→ Task description
Would you copy only the lines below, from the one containing "html: none ->" through the very last one, leaving the pictures out?

___

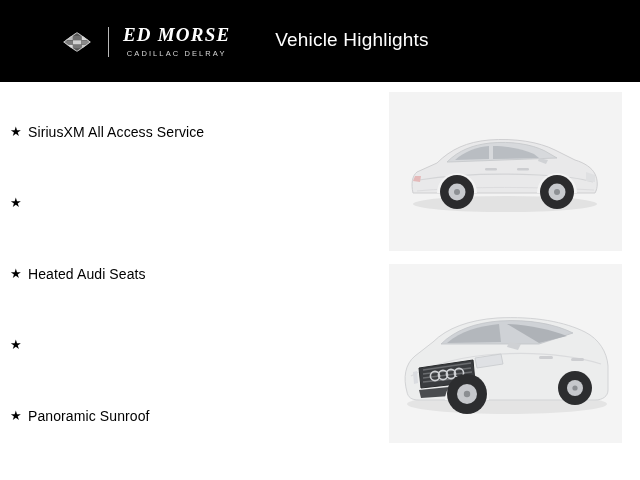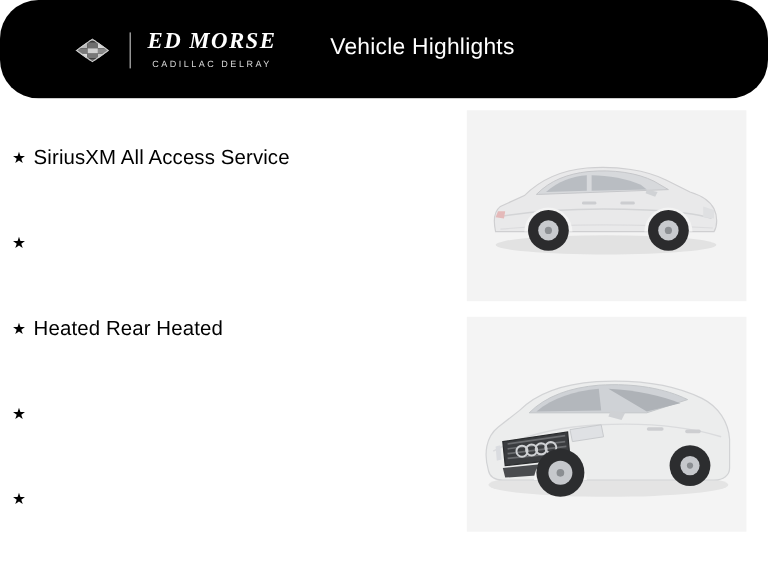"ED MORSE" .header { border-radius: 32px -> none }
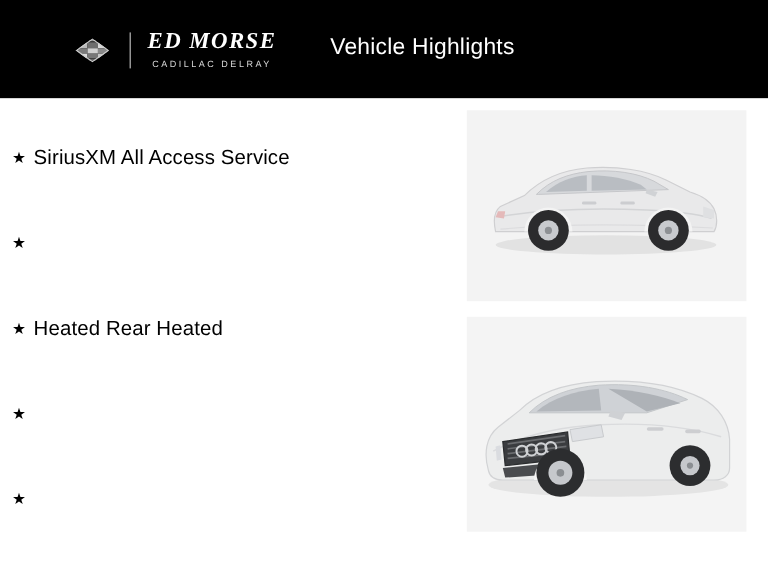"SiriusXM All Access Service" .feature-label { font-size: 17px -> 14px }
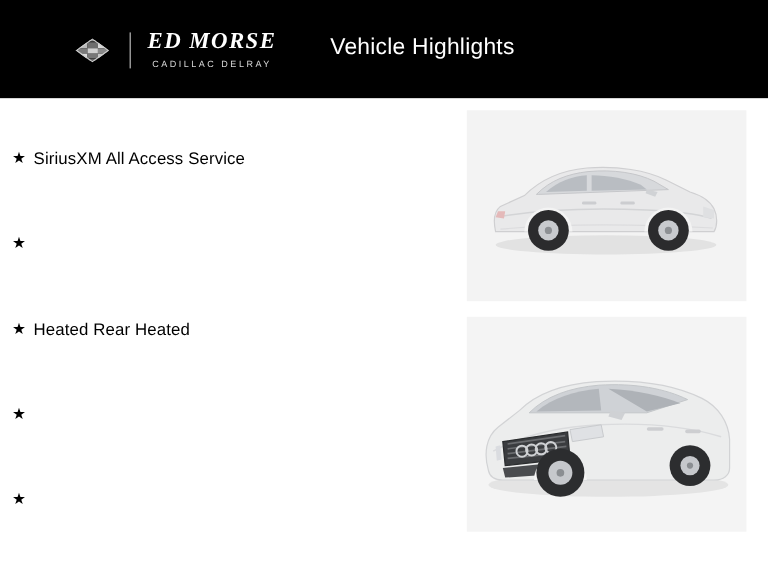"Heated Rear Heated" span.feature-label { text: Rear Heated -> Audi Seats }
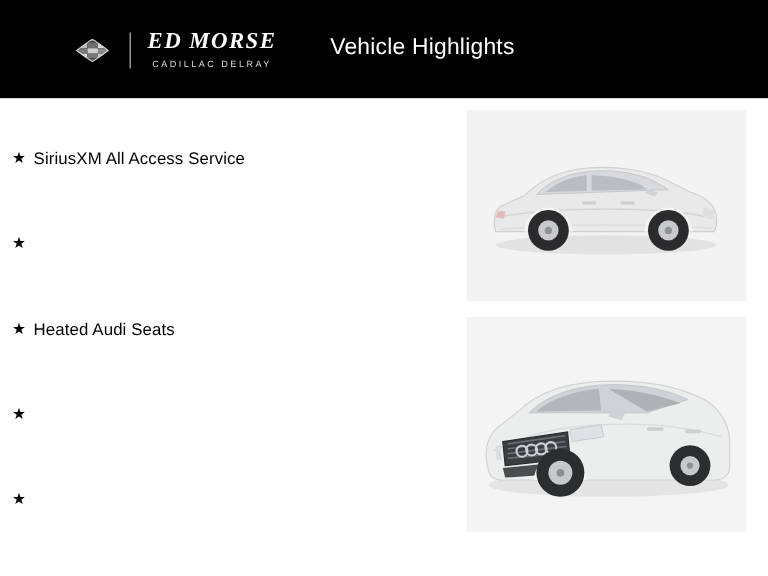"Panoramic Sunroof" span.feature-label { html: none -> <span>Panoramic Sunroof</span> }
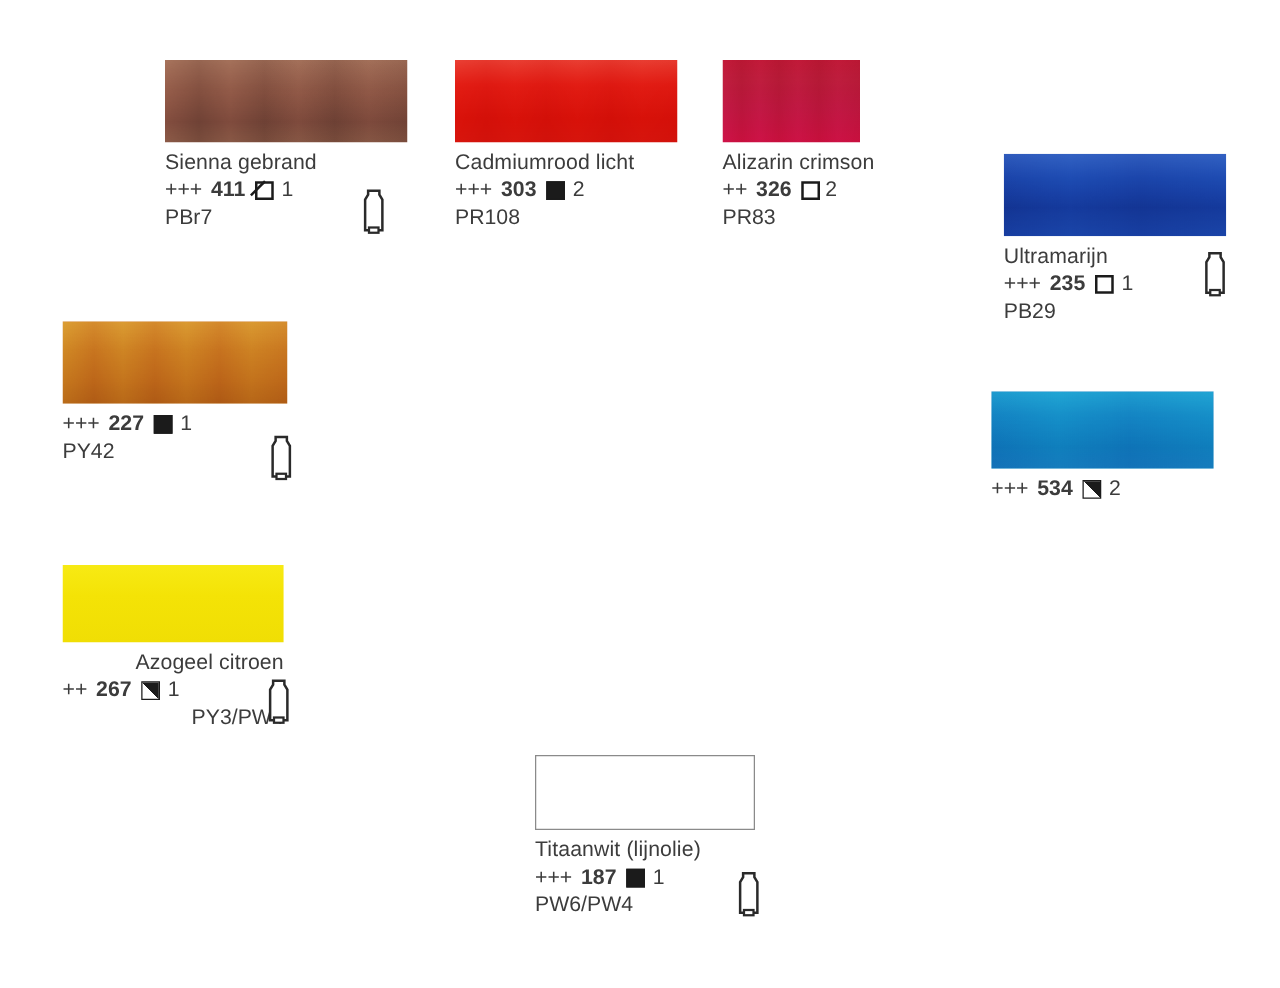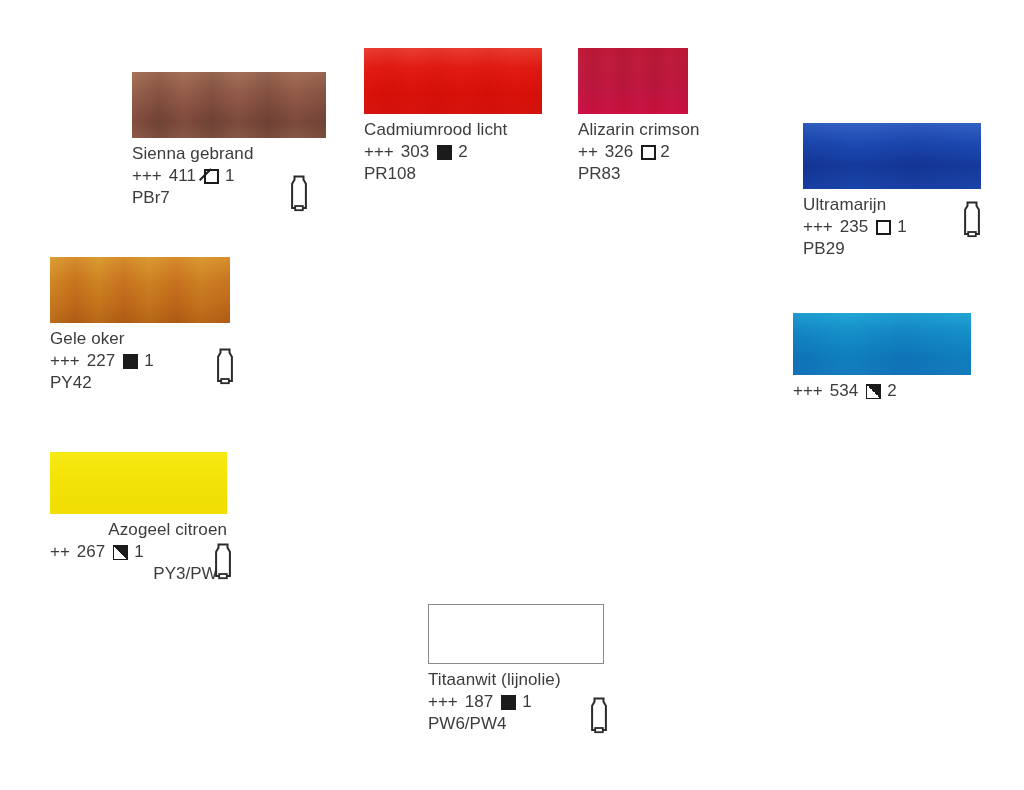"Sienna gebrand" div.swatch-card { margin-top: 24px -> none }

___

→ Expected output
"Panoramic Sunroof" span.feature-label { html: none -> <span>Panoramic Sunroof</span> }
"Sienna gebrand" div.swatch-card { margin-top: 24px -> none }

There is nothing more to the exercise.